Anthony - in a previous existence one of the superteam working on Richard Rogers' Lloyds of London building alongside people like Chris Wilkinson - was the man in charge of the rather good 1998 Motorola factory in Swindon, a showy piece of late high-tech. This and its calmer contemporary, Wilkinson Eyre's Dyson factory in Malmesbury, showed that there was architectural life in manufacturing industry yet. The slightly earlier office block known as the Helicon in the City had shown that something different was stirring within Sheppard Robson, but Motorola was the first project to break the lacklustre 1980s mould decisively. Toyota GB is meant to mark a further stage in the recovery plan.

Evans has a different pedigree. He worked closely with Terry Farrell through the 1980s before giving up on architecture for a while, exploring the world, then struggling to maintain his own practice, and finally, having been hit by a non-paying client, answering a Sheppard Robson ad for a short-term contract job.
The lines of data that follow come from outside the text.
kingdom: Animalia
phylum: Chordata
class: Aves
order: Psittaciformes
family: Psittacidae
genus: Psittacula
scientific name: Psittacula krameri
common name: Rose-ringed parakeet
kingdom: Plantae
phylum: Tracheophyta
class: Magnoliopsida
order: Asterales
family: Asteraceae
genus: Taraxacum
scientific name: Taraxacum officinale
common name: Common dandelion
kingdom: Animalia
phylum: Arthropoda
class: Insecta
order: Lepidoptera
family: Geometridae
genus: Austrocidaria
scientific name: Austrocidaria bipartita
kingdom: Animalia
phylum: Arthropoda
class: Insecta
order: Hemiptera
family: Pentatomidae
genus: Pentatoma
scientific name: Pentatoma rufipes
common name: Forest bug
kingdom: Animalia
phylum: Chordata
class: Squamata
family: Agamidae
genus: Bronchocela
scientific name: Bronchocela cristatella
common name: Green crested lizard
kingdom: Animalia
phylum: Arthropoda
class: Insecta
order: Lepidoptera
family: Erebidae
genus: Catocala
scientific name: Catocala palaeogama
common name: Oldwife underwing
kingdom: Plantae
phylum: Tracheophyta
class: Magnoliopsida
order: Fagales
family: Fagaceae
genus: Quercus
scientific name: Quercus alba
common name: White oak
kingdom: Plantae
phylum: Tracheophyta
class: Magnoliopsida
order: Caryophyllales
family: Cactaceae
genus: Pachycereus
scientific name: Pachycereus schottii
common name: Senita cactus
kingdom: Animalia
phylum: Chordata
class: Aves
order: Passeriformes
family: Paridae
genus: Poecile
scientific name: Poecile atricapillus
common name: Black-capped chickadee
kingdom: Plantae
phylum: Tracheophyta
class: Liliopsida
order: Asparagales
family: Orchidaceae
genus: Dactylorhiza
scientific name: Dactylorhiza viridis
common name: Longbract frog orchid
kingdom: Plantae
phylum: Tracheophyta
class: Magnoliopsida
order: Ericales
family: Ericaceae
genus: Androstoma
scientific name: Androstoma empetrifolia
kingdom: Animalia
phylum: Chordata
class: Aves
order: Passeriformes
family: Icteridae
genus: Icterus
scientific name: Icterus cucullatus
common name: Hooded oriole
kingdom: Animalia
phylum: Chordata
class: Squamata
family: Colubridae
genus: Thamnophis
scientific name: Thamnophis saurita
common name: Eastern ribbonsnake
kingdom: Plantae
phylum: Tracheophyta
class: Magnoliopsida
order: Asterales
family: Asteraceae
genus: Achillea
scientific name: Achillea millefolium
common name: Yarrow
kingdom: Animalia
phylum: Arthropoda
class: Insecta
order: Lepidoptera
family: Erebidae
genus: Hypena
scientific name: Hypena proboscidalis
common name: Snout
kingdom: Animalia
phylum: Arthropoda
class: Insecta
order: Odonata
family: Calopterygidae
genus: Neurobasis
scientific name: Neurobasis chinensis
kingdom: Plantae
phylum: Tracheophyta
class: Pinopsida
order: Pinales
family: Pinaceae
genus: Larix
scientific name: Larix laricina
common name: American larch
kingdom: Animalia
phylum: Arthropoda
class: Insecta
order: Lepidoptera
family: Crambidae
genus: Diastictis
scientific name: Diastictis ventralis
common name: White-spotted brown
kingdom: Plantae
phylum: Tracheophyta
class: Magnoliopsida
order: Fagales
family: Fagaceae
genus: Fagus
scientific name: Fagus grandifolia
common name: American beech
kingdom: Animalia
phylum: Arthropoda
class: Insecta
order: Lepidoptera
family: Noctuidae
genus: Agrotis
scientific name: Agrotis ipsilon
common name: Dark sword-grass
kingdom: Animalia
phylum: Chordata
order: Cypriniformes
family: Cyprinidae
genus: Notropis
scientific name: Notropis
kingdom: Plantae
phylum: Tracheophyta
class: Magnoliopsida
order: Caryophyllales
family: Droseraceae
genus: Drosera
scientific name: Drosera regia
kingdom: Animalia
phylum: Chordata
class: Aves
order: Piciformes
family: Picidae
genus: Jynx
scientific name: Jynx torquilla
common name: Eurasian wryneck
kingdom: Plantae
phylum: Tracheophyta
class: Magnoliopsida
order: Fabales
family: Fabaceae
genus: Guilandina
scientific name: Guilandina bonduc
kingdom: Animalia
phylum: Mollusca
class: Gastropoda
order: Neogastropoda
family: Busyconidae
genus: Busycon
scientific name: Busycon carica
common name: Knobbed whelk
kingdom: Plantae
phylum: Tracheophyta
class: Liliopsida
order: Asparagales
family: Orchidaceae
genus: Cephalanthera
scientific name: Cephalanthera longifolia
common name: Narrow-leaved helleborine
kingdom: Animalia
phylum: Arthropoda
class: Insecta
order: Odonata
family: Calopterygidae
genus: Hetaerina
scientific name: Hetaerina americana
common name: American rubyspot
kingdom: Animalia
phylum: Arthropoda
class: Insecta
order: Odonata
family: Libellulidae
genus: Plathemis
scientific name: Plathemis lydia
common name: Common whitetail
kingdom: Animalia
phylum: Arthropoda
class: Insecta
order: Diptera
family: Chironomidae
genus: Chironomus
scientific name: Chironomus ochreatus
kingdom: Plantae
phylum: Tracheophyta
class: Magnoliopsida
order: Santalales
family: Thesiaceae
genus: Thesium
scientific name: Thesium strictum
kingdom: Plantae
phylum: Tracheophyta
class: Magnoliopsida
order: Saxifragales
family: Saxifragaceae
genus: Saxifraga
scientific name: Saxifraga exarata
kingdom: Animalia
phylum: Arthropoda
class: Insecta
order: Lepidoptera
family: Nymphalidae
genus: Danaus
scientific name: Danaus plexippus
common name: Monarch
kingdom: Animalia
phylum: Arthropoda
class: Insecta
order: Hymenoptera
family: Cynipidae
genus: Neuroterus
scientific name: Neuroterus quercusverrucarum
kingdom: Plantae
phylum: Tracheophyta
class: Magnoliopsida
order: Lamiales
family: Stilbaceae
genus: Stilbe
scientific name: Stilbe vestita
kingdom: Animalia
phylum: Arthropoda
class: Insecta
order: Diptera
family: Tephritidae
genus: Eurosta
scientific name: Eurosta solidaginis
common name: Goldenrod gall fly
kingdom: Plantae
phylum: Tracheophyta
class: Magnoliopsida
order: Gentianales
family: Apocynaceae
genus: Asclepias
That was ten years ago. Three years ago, he became one of six new partners in one of the biggest reorganisations the practice had ever known. He and Anthony were specifically designated "design partners": they were to be the aesthetic stormtroopers. If Motorola was Anthony's first coup, then Toyota is Evans's.

There it stands, on a hillside outside Epsom, a great big £26million, 140,000 square foot office and marketing building hemmed in surprisingly closely by suburban villas. Were it not for the fact that its site was previously occupied by the motley buildings of a pharmaceutical company - so this counts as a "brownfield" development - this cheek-by-jowl proximity of big business and little houses might seem somewhat perverse.